Bien qu’elle soit sans aucun doute victime de l’irrédentisme et de l’ultranationalisme russes dans sa forme poutiniste brutale, la revendication ukrainienne de victimisation coloniale sonne aussi vrai pour les habitants de Soweto ou de Salvador de Bahia que pour les Écossais. Ce n’est rien de plus qu’une rhétorique inventée par sa propre extrême droite. Cela n’aide pas non plus que les groupes néonazis et suprémacistes blancs qui ont participé à la révolution ukrainienne de Maïdan aient atteint la taille de grandes unités de l’armée, comme la 3e brigade d’assaut exceptionnelle (l’un des groupes du mouvement Azov).
L’argument colonial est également à double tranchant, car beaucoup dans les pays du Sud considèrent les États-Unis comme une force hégémonique néo-impérialiste qui a étendu sans relâche son « empire » vers l’est jusqu’à ce qu’il rencontre la résistance de la Russie. Pour Pékin en particulier, l’histoire de l’ancien espace soviétique après 1991 invoque trop d’associations avec la « lutte pour la Chine » impérialiste de la fin du XIXe siècle.
Après l’échec de cet événement massif et soi-disant très coûteux visant à commercialiser la « formule de paix » de Zelensky auprès de la communauté internationale, les dirigeants ukrainiens semblent enfin accepter le fait qu’ils ne peuvent pas rallier le soutien à leur cause en utilisant une rhétorique anticolonialiste, et qu’ils devront parler à la Russie pour mettre fin à la guerre.
Même le chef de cabinet de Zelensky, Andriy Yermak, qui était le cerveau du sommet en Suisse, a déclaré que des représentants russes pourraient être invités au prochain « sommet de la paix », que l’Ukraine espère organiser avant la fin de l’année dans un autre pays. Les Russes, bien sûr, refuseront de participer à un tel événement et le rendront insignifiant, mais il reste significatif que Yermak ait déclaré la possibilité d’une invitation.

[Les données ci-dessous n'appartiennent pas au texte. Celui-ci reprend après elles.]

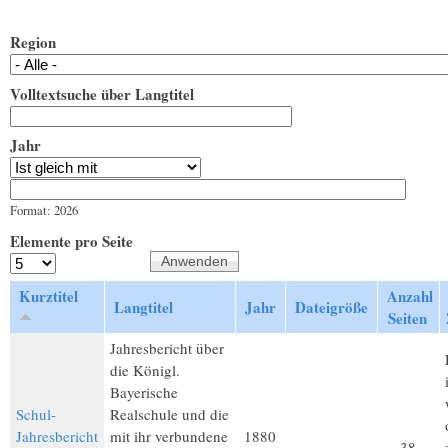
Region
Volltextsuche über Langtitel
Jahr
Jahr
Datum
Format: 2026
Elemente pro Seite
Kurztitel
Anzahl
Langtitel
Jahr
Dateigröße
Seiten
Jahresbericht über
die Königl.
Bayerische
Schul-
Realschule und die
Jahresbericht
mit ihr verbundene
1880
38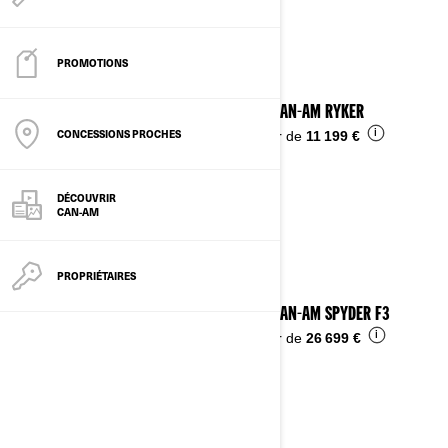
Voir les détails
PROMOTIONS
2025 CAN-AM RYKER
CONCESSIONS PROCHES
i
À partir de
11 199 €
DÉCOUVRIR
CAN-AM
PROPRIÉTAIRES
2025 CAN-AM SPYDER F3
i
À partir de
26 699 €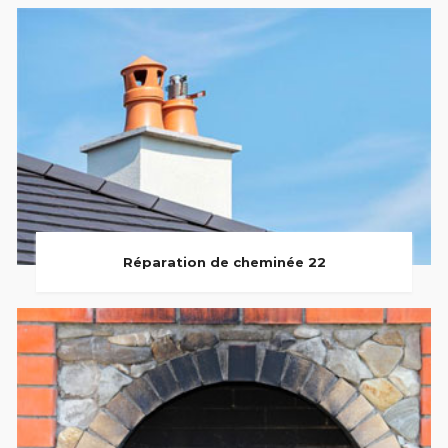
Réparation de cheminée 22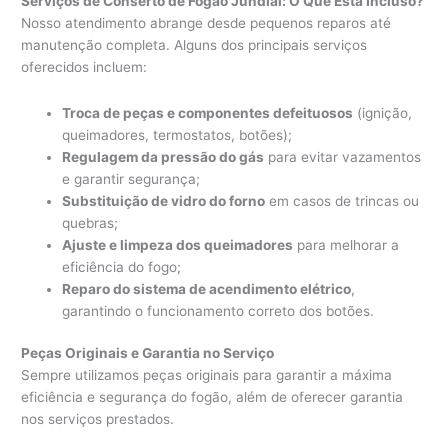
Serviços de Conserto de Fogão Jundiaí: O Que Está Incluso?
Nosso atendimento abrange desde pequenos reparos até
manutenção completa. Alguns dos principais serviços
oferecidos incluem:
Troca de peças e componentes defeituosos
(ignição,
queimadores, termostatos, botões);
Regulagem da pressão do gás
para evitar vazamentos
e garantir segurança;
Substituição de vidro do forno
em casos de trincas ou
quebras;
Ajuste e limpeza dos queimadores
para melhorar a
eficiência do fogo;
Reparo do sistema de acendimento elétrico
,
garantindo o funcionamento correto dos botões.
Peças Originais e Garantia no Serviço
Sempre utilizamos peças originais para garantir a máxima
eficiência e segurança do fogão, além de oferecer garantia
nos serviços prestados.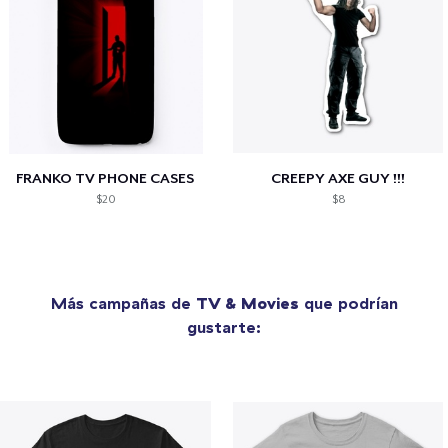
FRANKO TV PHONE CASES
CREEPY AXE GUY !!!
$20
$8
Más campañas de
TV & Movies
que podrían
gustarte: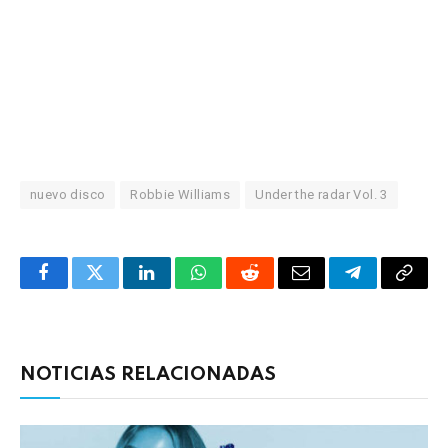
nuevo disco
Robbie Williams
Under the radar Vol. 3
Facebook
Twitter
LinkedIn
WhatsApp
Reddit
Correo
Telegrama
Copia
electrónico
enlac
NOTICIAS RELACIONADAS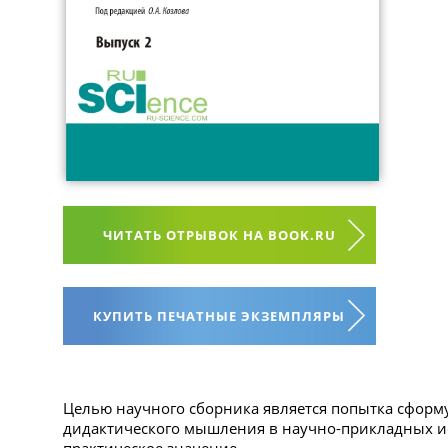
ЧИТАТЬ ОТРЫВОК НА BOOK.RU
КУПИТЬ ПЕЧАТНЫЕ ЭКЗЕМПЛЯРЫ
Целью научного сборника является попытка сфор
дидактического мышления в научно-прикладных и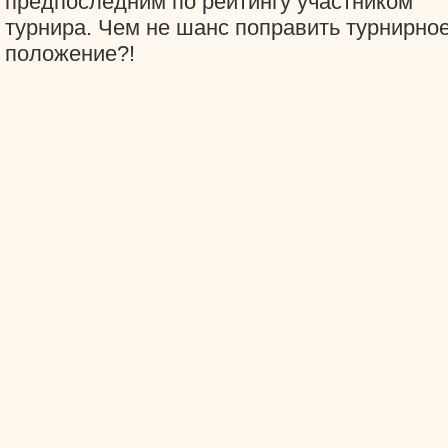
предпоследним по рейтингу участником
турнира. Чем не шанс поправить турнирно
положение?!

Plus significative a été la déclaration de Kateryna Zelenko, ambassadrice d’Ukraine à Singapour, le 20 juin. Interviewée par le South China Morning Post, elle a déclaré que son pays pourrait participer à une conférence de paix organisée par la Chine.
L’initiative de paix de la Chine pour l’Ukraine, qui suggère de geler le conflit le long de la ligne de front actuelle, est quelque chose que la Russie a publiquement approuvé et dont elle est prête à parler.
Cependant, à la veille du sommet suisse, Poutine a fait monter les enchères en exigeant que, pour assurer la paix, l’Ukraine doive se retirer de l’ensemble du territoire des quatre régions que la Russie a officiellement proclamées comme siennes en 2022.
Mais cette déclaration doit être considérée dans le contexte de la position maximaliste de l’Ukraine, qui comprend une auto-interdiction des pourparlers avec Poutine, scellée par un décret de Zelensky.
Lorsqu’elle s’assiéra effectivement à la table des négociations, Moscou sera probablement prête à céder sur quelque chose qui n’est pas vital pour ses intérêts, à savoir le territoire, afin d’atteindre les véritables objectifs de son assaut brutal : la neutralité de l’Ukraine, la démilitarisation et la fin des politiques ethno-nationalistes visant à éradiquer la langue et la culture russes sur son territoire.
Pour Poutine, céder du territoire pour atteindre ces objectifs restera une victoire stratégique dans ce que les dirigeants russes considèrent comme un conflit avec l’Occident, et non avec l’Ukraine en soi. Quant à l’Ukraine, ses dirigeants finiront par être confrontés à la question de savoir pourquoi elle a rejeté les propositions précédentes visant à mettre fin à la guerre dans de bien meilleures conditions, lors des pourparlers d’Istanbul de 2022 ou dans le cadre du processus de Minsk. Mais même si ces opportunités ont été gaspillées, toute paix qui pourrait être réalisée serait meilleure que ce que les Ukrainiens endurent actuellement.